However, even if the auxiliary terminal has excellent design and usability, because the user frequently comes in contact therewith, he/she can become easily bored with the design of the auxiliary terminal. Also, due to the characteristics of mass-produced products, it is difficult for the user express his/her own characteristics via the watch.

DISCLOSURE Technical Problem

Accordingly, the present invention has been made keeping in mind the above problems occurring in the prior art, and an object of the present invention is to provide a smart watch having a display changing in color according to the state of a user, in which the mood or state of the user is measured by various methods and a wearable auxiliary device is allowed to change a displayed color thereof according to the mood of the user, thereby allowing the user to express individuality via the smart watch and diverting the mood of the user through a change in the displayed color of the smart watch.

Technical Solution

In order to accomplish the above object, the present invention provides a smart watch having a display changing in color according to a state of a user, the smart watch including an output unit having a display unit; a sensor unit collecting state information for a measurement target associated with a user or around the user; and a control unit comparing the collected state information with state combination information stored in advance, selecting one piece of combination information that corresponds to the state information from among the state combination information, and controlling the output unit so as to output a displayed color matching the selected combination information.

The sensor unit may be configured to include at least one of a temperature sensor, a pulse sensor, a blood pressure sensor, an accelerator sensor, a GPS sensor, a gyro sensor, and an optical sensor; and an input device including a camera or a microphone.

The displayed color may be a screen color of the display unit output via the display unit in a standby status or a theme color of an icon

or an image output via the display unit while a function is performed.

The collected state information is provided such that a level thereof is determined according to segmented levels determined for each of the measurement targets, and the information for each of the measurement targets having the determined level is combined.

The present invention further includes a storage unit, in which a reference value predetermined for each of the measurement targets is stored in the storage unit to determine the level according to the segmented levels, and the control unit compares the reference value with the state information to determine the level for the measured value of the measurement target.

________________________

• Exercise tasks:
1 – Answer these questions about the smart watch excerpt, one line each:
(a) What three units does the smart watch include, according to the "Technical Solution" section?
(b) Which two input devices does the sensor unit include?
(c) What is stored in the storage unit to determine the level?
2 – Carry on the smart watch excerpt, picking up right after its final sentence.
The records aren't needed for any of this.

[Stored dataset records]
________________________

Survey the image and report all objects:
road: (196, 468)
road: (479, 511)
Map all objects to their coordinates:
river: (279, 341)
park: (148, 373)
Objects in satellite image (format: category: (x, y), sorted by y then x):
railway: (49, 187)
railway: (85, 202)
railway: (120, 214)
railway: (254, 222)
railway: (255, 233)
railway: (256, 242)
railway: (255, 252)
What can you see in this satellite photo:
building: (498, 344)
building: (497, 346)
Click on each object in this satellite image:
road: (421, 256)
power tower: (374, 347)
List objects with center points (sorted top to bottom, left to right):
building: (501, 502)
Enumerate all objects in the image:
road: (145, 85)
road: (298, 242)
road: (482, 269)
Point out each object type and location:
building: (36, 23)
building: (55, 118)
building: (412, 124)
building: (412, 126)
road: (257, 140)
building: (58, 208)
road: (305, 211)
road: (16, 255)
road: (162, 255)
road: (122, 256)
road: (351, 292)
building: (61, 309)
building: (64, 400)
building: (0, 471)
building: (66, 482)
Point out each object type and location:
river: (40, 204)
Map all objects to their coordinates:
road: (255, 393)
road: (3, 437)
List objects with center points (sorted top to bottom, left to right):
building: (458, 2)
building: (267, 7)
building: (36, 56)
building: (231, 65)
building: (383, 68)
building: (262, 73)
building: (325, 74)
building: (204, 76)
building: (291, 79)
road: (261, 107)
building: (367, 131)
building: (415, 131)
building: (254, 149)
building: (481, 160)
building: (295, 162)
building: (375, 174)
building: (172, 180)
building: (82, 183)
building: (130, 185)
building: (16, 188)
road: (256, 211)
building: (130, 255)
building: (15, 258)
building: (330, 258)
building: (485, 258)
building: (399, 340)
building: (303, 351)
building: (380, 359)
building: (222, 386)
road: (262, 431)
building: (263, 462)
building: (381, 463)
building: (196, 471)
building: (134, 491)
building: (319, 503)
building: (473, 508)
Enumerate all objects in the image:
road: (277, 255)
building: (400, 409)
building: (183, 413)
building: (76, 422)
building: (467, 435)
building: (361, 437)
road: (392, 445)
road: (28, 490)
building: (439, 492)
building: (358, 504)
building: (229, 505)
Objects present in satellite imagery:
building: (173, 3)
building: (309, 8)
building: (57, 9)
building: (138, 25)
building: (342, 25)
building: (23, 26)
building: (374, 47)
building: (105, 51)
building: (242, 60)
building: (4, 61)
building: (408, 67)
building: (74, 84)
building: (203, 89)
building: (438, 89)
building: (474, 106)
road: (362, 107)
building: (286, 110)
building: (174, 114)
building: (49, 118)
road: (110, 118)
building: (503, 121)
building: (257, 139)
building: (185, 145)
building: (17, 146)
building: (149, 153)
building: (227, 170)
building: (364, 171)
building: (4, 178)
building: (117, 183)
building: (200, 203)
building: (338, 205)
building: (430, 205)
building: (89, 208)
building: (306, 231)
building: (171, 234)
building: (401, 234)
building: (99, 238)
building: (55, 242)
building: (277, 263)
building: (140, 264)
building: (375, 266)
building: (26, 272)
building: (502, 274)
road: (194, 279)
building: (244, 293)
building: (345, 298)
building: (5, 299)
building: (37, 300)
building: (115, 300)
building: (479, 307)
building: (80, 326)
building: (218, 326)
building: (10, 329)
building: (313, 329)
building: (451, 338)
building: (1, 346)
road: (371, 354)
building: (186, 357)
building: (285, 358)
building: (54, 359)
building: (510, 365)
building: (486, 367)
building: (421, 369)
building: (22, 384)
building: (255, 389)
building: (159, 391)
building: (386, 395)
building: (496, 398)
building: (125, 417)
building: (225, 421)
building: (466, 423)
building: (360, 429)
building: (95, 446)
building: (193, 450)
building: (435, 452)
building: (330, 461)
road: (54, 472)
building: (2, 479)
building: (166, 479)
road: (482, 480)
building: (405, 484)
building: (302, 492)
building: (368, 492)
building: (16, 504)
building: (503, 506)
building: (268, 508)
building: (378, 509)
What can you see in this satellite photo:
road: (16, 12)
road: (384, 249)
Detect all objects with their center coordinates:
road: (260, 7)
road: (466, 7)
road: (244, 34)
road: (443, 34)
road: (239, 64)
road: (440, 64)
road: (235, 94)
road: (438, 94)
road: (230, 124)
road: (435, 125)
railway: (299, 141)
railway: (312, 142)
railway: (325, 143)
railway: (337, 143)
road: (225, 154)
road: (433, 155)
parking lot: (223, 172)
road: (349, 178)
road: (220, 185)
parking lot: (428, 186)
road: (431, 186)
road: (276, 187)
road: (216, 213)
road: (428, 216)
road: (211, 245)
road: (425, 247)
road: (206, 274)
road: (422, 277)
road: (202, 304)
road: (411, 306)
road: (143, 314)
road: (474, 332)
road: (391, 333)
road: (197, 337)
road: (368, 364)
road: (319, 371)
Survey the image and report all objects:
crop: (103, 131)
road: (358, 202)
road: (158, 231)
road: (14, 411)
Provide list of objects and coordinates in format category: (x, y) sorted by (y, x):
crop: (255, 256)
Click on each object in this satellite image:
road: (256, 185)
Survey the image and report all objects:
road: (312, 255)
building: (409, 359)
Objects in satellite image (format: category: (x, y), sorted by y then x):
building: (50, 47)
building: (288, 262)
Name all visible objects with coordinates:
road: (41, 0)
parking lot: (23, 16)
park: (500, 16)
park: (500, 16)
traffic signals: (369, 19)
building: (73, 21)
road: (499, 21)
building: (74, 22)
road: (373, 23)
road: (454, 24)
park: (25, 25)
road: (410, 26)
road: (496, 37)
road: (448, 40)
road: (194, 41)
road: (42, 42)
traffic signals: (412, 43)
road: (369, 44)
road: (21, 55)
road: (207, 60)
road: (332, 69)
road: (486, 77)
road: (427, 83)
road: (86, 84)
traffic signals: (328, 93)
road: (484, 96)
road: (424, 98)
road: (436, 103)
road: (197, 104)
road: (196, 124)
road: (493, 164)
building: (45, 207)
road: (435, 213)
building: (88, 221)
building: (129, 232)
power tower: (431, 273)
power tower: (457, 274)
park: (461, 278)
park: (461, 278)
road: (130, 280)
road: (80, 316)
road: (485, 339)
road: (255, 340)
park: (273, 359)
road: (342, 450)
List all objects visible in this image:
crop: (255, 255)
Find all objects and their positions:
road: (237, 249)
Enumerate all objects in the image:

________________________

• Per-task answers:
1 –
(a) An output unit having a display unit, a sensor unit, and a control unit.
(b) A camera or a microphone.
(c) A reference value predetermined for each of the measurement targets.

2 –
The state combination information may include a plurality of pieces of state combination written by combining the segmented levels of the measurement targets, and the displayed color determined for each of the plurality of pieces of state combination.

The control unit may compare the state information obtained by combining the determined levels with the plurality of pieces of state information to search for the matching state combination, and control the output unit to output a displayed color that is stored to correspond to the state combination found through the searching.

The smart watch is configured to include an RF unit for performing communication with a mobile terminal of a master device, and performs a part of functions of the mobile terminal instead of the mobile terminal, and is worn on a user's body part.

The state information is collected from at least one of the smart watch and the mobile terminal.

The determination of the segmented level for the state information and the determination of the displayed color are performed by the smart watch or the mobile terminal.

The mobile terminal controls an output unit thereof to output the determined displayed color.

Advantageous Effects

According to the present invention, the smart watch having a display changing in color according to the mood of a user is configured such that the mood or state of the user is measured by various methods, and a displayed color in a wearable auxiliary device is caused to change according to the mood of the user, thereby allowing the user to express individuality via the smart watch and also diverting the mood of the user through a change in the displayed color of the smart watch.

DESCRIPTION OF DRAWINGS

FIG. 1 is an exemplary diagram showing a configuration of a smart watch according to a first embodiment of the present invention.

FIG. 2 is an exemplary diagram illustrating a procedure of determining a displayed color according the state of a user according to a first embodiment of the present invention.

FIG. 3 is an exemplary diagram illustrating a configuration of a smart watch having a display changing in color according to the state of a user according to a second embodiment of the present invention.

BEST MODE

Hereinafter, preferred embodiments of the present invention will be described with reference to the accompanying drawings so that those skilled in the art can easily carry out the present invention. It should be noted that the same reference numerals denote the same elements throughout the accompanying drawings. In the following description of the present invention, detailed description of known functions and configurations incorporated herein will be omitted when it may make the subject matter of the present invention unclear, certain features shown in the drawings are to be enlarged or reduced or simplified for ease of explanation, and the drawings and their components are not necessarily drawn to scale. However, those skilled in the art will readily understand these details.

In addition, although the smart watch is representatively disclosed in the present invention, the technique of the present invention can be applied to a wearable auxiliary device based on the present invention, which is within the scope that can be simply inferred by a person skilled in the art.

Referring to FIG. 1, the smart watch according to a first embodiment of the present invention is configured to include a control unit 10, an output unit 20, an input unit 30, a sensor unit 40, a storage unit 50, and an RF unit 60.

The control unit 10 controls the output unit 20, the input unit 30, the sensor unit 40, the storage unit 50, and the RF unit 60, processes data therefrom so that the smart watch has a role of auxiliary device to the mobile terminal, and processes sensing results from the input unit 30 and the sensor unit 40 so that the output unit 20 is controlled to cause the displayed color of the smart watch to be changed.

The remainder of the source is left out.